E) Why are you an asshole?  Really - why?

Then he started talking about how she's his wife and that relationship is so vital to him, he won't know how to go on.  (I . Can't. Even. )   And she's "just" my mother, and yes, it would be difficult for me, especially me, since I'm so dependent on her, but she's his wife, and that's a whole nother level that I just wouldn't understand.

And then I punched him in the face.

No: Unfortunately I did not.  But I shut him off damn quick, because HELL NO.  At first, while he was spouting off that last bit, he looked at me, sort of waiting for me to be all "Oh, yes, of course: you will have it much worse than me", and then he saw my face, and he stopped talking post haste.  I could see that he wanted to be all explain-y and start justifying what he was saying - because it's a goddamn contest to see who's suffering more? - and I just said "We are Done. Talking. About. This. Now." and he thought twice about whatever it was he was going to say. 

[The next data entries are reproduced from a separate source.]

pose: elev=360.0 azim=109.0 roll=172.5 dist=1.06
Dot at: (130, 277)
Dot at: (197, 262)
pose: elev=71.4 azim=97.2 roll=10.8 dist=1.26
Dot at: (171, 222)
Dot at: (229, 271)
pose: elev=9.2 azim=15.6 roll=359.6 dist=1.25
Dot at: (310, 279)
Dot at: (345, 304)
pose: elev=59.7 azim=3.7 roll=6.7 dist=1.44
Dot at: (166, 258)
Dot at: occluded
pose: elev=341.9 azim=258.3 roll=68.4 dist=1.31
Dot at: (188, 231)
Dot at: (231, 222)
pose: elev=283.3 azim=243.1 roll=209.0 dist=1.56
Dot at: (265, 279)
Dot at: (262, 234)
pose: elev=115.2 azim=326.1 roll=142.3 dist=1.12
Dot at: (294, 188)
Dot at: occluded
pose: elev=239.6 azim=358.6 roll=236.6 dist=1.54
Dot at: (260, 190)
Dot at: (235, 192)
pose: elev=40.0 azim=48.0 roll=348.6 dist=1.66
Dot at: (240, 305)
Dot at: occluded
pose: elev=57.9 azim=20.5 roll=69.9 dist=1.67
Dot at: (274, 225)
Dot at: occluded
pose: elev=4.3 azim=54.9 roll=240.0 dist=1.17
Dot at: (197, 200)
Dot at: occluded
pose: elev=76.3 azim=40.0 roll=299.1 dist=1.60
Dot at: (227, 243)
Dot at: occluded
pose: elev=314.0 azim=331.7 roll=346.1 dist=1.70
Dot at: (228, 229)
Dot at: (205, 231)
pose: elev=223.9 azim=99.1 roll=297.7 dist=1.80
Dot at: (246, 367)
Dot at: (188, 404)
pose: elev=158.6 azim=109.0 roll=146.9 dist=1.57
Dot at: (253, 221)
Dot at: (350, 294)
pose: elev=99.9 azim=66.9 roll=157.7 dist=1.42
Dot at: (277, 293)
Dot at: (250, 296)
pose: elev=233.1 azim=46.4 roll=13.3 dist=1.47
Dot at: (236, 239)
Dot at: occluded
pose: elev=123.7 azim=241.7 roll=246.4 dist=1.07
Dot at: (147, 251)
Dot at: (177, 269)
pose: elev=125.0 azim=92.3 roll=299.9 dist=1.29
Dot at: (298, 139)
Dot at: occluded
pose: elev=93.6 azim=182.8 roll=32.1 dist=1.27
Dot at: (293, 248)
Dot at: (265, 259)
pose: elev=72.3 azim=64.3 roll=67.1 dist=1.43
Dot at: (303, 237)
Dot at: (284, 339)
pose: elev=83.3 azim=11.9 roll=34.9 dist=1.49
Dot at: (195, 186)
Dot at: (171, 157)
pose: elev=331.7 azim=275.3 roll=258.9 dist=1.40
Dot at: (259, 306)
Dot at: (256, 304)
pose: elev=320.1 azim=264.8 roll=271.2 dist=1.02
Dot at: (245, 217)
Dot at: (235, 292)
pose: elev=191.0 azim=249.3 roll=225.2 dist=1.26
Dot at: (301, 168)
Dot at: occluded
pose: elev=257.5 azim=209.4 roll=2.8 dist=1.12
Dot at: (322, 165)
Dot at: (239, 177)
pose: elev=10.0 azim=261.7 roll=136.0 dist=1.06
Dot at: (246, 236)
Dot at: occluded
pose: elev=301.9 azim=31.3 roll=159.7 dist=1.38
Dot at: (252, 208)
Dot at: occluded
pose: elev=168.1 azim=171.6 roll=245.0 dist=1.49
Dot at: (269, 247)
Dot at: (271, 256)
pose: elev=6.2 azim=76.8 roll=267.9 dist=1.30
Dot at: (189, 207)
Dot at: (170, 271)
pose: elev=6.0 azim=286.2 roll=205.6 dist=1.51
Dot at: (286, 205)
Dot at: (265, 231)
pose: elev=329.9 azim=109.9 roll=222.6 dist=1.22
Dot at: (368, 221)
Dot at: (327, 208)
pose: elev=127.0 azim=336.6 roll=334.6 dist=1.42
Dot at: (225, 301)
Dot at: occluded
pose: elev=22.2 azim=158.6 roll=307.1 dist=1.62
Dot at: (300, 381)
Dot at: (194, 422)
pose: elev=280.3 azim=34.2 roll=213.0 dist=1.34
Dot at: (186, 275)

Which is good, because otherwise, I probably would have punched him, and then neither of my hands would have been workable for typing out this post, but that's another story, and tomorrow's another (NaBloPoMo) day.  In the meantime, we could use some positive vibes over here, if you've got any to spare.  Between cancers and gallbladders and hospitalizations and arguments and tension and just getting through the day, I say a few stray happiness vibes are just about due in our neck of the woods.


Good night, bloggy world: Let's all hope tomorrow's a better day. 

 

1 comment:

The Goldfish said...

I'm so sorry you're having such a rotten time of things. There's nothing worse in a crisis than having to support someone who can't cope at all - you're fairly amazing for keeping your cool with your Dad. And whilst I'm sure your Mom will be back soon, it is *always* distressing to see a loved one in hospital.

I know I've been very quiet lately, but I've been meaning to get in touch for weeks and wish you my best. I think you have my e-mail address, and if you ever want to use it, do feel free too.

Looking forward to the rest of NaBlo, although I do hope the month improves for you from now on in.